Kosher Halal Co-op Vital to OSCA, Oberlin Community
March 1, 2013
Imagine Oberlin without vegan dining options. Or without vegetarian options. What if vegans and vegetarians were required to undergo regular review of their eating habits? Given our student body, the results would be rather disquieting, and no doubt garner more than a little protest. And yet, when the Kosher Halal Co-op, which caters to the dietary needs of Jewish and Muslim students, faces similar obstacles, there is very little noise made about it.
The Oberlin Student Cooperative Association, of which KHC is a member, recently informed KHC that they wish to reinstate a long-unenforced policy “that the relationship between OSCA and KHC will be reviewed annually” — an extra ordeal that no other Oberlin co-op is forced to deal with. In addition, OSCA has ex- pressed frustration with the lack of 24-hour access to the co-op for inspections, as inspectors need to be accompanied through the co-op’s facilities due to kashrut ( Jewish kosher laws) and halal (Muslim dietary laws).
But, as Conservatory junior Emily Ostrom, a member of KHC, noted in a conversation after lunch on Wednesday, “24-hour policy won’t solve anything. It won’t make anything cleaner.” She argued that offenses cited by the General Management Team and OSCA board were many years old, and that cleanliness would not be changed by hypothetical 3 a.m. inspections. (The co-op had, in fact, gotten a “nearly pristine” evaluation from an inspection that morning, only getting marked down by two points.)
To add insult, there is clear misunderstanding of Jewish and Muslim custom. In a letter to the OSCA membership, three members of the GMT state that it accommodates the co-op “by not inspecting KHC on Thursdays, Fridays, Saturdays, or Jewish holidays known as Chag,” when there is no reason that health inspectors should avoid the space on Fridays before the start of Shabbat, which does not occur until an hour before sunset, or on Thursdays. In fact, in a response letter, KHC states that, “We do not know how or why this entered into Continuing Policy.”
Being part of OSCA also means that KHC is more accessible to many people. Not only is it cheaper than CDS rates, but many people who would not otherwise join, and who are not necessarily Jewish or Mus- lim themselves, become members of KHC. When I ate with the co-op again for dinner on Wednesday, only three of the seven people I spoke with afterward said that they would have joined KHC if it were not for OSCA. But all of them insisted that they were very happy that they were in the co-op, and had remained in OSCA with the explicit intention of participating in KHC.
Besides, the relationship between OSCA and KHC is not merely one-sided.

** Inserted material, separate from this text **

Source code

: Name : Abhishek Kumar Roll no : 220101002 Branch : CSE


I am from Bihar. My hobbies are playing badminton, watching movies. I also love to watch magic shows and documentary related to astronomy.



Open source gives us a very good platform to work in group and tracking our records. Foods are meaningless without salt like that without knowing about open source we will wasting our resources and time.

The co-op provides an accessible safe space and place to eat for people with very specific dietary needs and provides a good image for OSCA. “It makes negotiations with the College easier because the College does not like dealing with OSCA, but KHC makes the College look good,” says KHC member Nicole Siderits. “We have a Kosher and Halal eating space where Jews and Muslims eat together.”
But for all the frustration that the co-op’s members have expressed, many of them have hope.
“I have great respect for Paul DeRonne [president of OSCA], who’s handling this very well. I think this is nothing that can’t be worked out,” KHC member Nicole Siderits says. “I think that both parties are very committed to this, to OSCA, to the diversity within OSCA.”
Hopefully, she is right. It would be a very sad day were the Kosher-Halal Co-op to be torn apart by unwillingness to tolerate the minor difficulties that come along with dietary restrictions. The co-op members put it best in their letter to OSCA: “KHC is OSCA. KHC members are OSCA members, and we love it being that way.”